Dari pemerintah pusat, tutur Dodhy, pihaknya mendapat alokasi sebesar Rp 1,4 miliar. Anggaran ini digunakan untuk kegiatan dan program selama satu tahun, termasuk reinventarisasi, pembersihan, dan konservasi. Sebab, anggaran ini tidak bisa digunakan untuk belanja barang sesuai dengan aturan.
”Kalau tidak ada anggaran pusat ini, kami sudah setengah hidup. Karena, mau bikin apa kalau tidak ada anggarannya. Kami sudah ajukan ke Pemprov, tapi selalu dibilang tidak ada anggaran,” ujarnya.
Setelah kejadian, empat kamera pengawas telah dipasang di sekitar museum dan gudang penyimpanan. Sebanyak 10 kamera pengawas yang ada telah rusak dan tidak dapat digunakan karena telah dipakai selama 15 tahun Lamanya.
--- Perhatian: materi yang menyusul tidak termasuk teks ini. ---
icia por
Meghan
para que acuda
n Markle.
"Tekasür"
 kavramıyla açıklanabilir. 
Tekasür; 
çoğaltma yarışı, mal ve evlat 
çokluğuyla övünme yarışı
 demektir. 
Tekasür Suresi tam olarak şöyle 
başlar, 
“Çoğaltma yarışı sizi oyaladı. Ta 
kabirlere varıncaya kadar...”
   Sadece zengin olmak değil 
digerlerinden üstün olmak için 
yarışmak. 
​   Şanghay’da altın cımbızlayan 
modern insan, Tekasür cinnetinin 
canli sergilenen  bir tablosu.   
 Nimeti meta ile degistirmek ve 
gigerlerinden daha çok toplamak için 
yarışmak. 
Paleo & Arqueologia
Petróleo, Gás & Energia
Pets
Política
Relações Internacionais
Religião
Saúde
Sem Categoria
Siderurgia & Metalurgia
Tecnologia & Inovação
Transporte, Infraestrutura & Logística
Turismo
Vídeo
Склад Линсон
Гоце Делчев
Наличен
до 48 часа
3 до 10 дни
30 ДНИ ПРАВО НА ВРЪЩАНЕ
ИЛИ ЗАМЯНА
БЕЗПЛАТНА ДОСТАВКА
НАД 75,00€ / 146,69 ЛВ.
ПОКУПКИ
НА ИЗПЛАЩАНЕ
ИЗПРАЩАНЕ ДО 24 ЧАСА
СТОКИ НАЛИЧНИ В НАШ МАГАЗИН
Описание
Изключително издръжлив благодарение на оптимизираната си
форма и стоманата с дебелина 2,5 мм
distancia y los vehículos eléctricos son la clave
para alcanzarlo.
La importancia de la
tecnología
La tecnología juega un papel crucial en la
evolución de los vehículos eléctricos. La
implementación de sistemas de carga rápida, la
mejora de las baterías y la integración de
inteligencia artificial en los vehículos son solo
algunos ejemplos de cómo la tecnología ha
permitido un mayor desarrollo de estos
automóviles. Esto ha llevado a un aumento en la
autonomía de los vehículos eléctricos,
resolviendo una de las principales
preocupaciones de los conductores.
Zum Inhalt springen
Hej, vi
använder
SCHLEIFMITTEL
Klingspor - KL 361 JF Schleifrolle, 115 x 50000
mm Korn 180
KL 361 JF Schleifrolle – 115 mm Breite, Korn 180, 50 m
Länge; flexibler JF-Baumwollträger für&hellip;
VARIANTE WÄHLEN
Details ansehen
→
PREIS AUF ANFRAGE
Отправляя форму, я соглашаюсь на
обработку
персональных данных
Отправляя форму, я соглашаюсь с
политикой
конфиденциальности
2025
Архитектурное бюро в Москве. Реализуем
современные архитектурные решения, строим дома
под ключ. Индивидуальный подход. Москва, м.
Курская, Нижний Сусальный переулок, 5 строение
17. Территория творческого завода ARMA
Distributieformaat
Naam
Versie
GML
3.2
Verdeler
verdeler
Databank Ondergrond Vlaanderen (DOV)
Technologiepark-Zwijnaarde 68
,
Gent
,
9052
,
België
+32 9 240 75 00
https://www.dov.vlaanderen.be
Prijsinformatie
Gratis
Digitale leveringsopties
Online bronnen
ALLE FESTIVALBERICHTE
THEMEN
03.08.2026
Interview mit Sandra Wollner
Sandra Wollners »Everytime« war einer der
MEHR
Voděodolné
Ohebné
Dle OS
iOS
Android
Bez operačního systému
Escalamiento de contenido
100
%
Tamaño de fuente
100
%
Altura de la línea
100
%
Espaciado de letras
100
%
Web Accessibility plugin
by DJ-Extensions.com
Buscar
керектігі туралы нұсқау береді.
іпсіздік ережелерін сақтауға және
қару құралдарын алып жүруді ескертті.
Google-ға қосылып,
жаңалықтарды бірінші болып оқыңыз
Beberapa kasus pencurian, meski tidak mengambil barang koleksi, sempat terjadi selama tiga tahun terakhir.
La Niampe, ahli naskah kuno, juga Guru Besar Fakultas Ilmu Budaya Universitas Halu Oleo (UHO) menjabarkan, kehilangan barang koleksi museum tidak hanya berarti kerugian dengan nilai materi semata. Namun, sebuah kehilangan sejarah, yang menimbulkan efek luar biasa bagi generasi saat ini maupun yang akan datang.
Hal itu terjadi, ia melanjutkan, sebab barang-barang koleksi ini merupakan akar sejarah dan budaya yang tidak ternilai harganya. Ratusan barang peninggalan yang menunjukkan kekayaan khazanah dan budaya masyarakat dari masa lampau.
Menurut Niampe, kehilangan ini membuat masyarakat akan mengalami krisis identitas karena jejak sejarah yang hilang. Generasi masa depan tidak akan tahu lagi berbagai peninggalan sejarah yang pernah ada di wilayah ini.
”Karena itu, identifikasi, dan registrasi benda harus segera dilakukan. Paling tidak jika masih ada di masyarakat bisa diketahui, diregistrasi, dan didaftarkan segera sebagai benda cagar budaya. Kita tidak bisa lagi tinggal diam, dan pemerintah sudah harus memberikan perhatian lebih. Tidak menganggap museum hanya benda pajangan,” katanya.
Ratusan benda bersejarah telah hilang dari museum. ribuan benda lainnya masih tersimpan dalam tempat yang sudah tidak layak. Bukan tidak mungkin, jika tidak diperhatikan, benda-benda ini hanya akan menjadi kenangan dan tidak akan dilihat lagi oleh generasi mendatang.